[THINGS TO DO]
a – Using the bug discussion about repaint rate, decide whether each statement agrees with it, answering yes or no and quoting the words that settle it: (i) The anim refresh timer is normally about 16ms. (ii) The final draw when decoding is done should wait for the timer. (iii) A differential jprof between two draw rates is definitely needed.
b – List every distinct time value in milliseconds that appears in the bug discussion about repaint rate.
c – Reproduce the bug discussion about repaint rate word for word, starting with "The final draw" and going on through "probably not needed.".

[SUPPLIED PASSAGE]
□ □ □ □ □
We should try to use bug 666446's refresh notifications to repaint at the right rate.

Comment 1

7 years ago
jesup pointed out on IRC that it would probably be helpful to understand exactly why flushing invalidations more often is more expensive than flushing less often.  This might yield a smarter solution than simply decreasing the frequency with which we draw.
Large images are the likely place where this is a win:

The test is "<jlebar> jesup, The testcase is: Load a page with many large JPEGs in a new tab. Discard the images, then switch to the tab."

For large images, time to decode is >> 50ms.  So jlebar's test of drawing every 5ms versus drawing every 50ms means 10x less trips through the Draw code path.

Note that the anim refresh timer is normally ~16ms, so the difference would be much smaller (but may still be significant).  We could also have it draw every N anim refresh times instead of every one - note that the longer between draws once you're over the screen refresh rate (normally 60Hz, sometimes 75-85Hz or more), the more "jerky" it will appear.  Lines will appear in groups.

The final draw on decode done should be done immediately, and not wait for the timer.

Note also that decoding one image at a time instead of all images simultaneously will greatly reduce the number of partial-image draws that occur.  This was the one-worker versus n-workers discussion from bug 666352 (I believe).

It would be interesting to do a differential jprof between two draw rates, but I think the above analysis is a very likely explanation, so it's probably not needed.
(In reply to comment #1)
> jesup pointed out on IRC that it would probably be helpful to understand
> exactly why flushing invalidations more often is more expensive than
> flushing less often.

The problem is that currently an invalidation will always result in a paint by the next trip through the event loop, no matter how long ago the last paint was.
□ □ □ □ □
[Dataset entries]

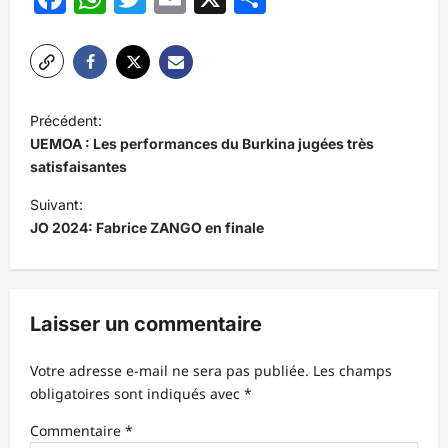
N
Précédent:
a
UEMOA : Les performances du Burkina jugées très
v
satisfaisantes
i
Suivant:
JO 2024: Fabrice ZANGO en finale
g
a
t
Laisser un commentaire
i
o
Votre adresse e-mail ne sera pas publiée.
Les champs
n
obligatoires sont indiqués avec
*
d
Commentaire
*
□ □ □ □ □
[ANSWERS PROVIDED]
a –
(i) Yes: "Note that the anim refresh timer is normally ~16ms"
(ii) No: "The final draw on decode done should be done immediately, and not wait for the timer."
(iii) No: "I think the above analysis is a very likely explanation, so it's probably not needed."

b – 50ms, 5ms, ~16ms

c –
The final draw on decode done should be done immediately, and not wait for the timer.

Note also that decoding one image at a time instead of all images simultaneously will greatly reduce the number of partial-image draws that occur.  This was the one-worker versus n-workers discussion from bug 666352 (I believe).

It would be interesting to do a differential jprof between two draw rates, but I think the above analysis is a very likely explanation, so it's probably not needed.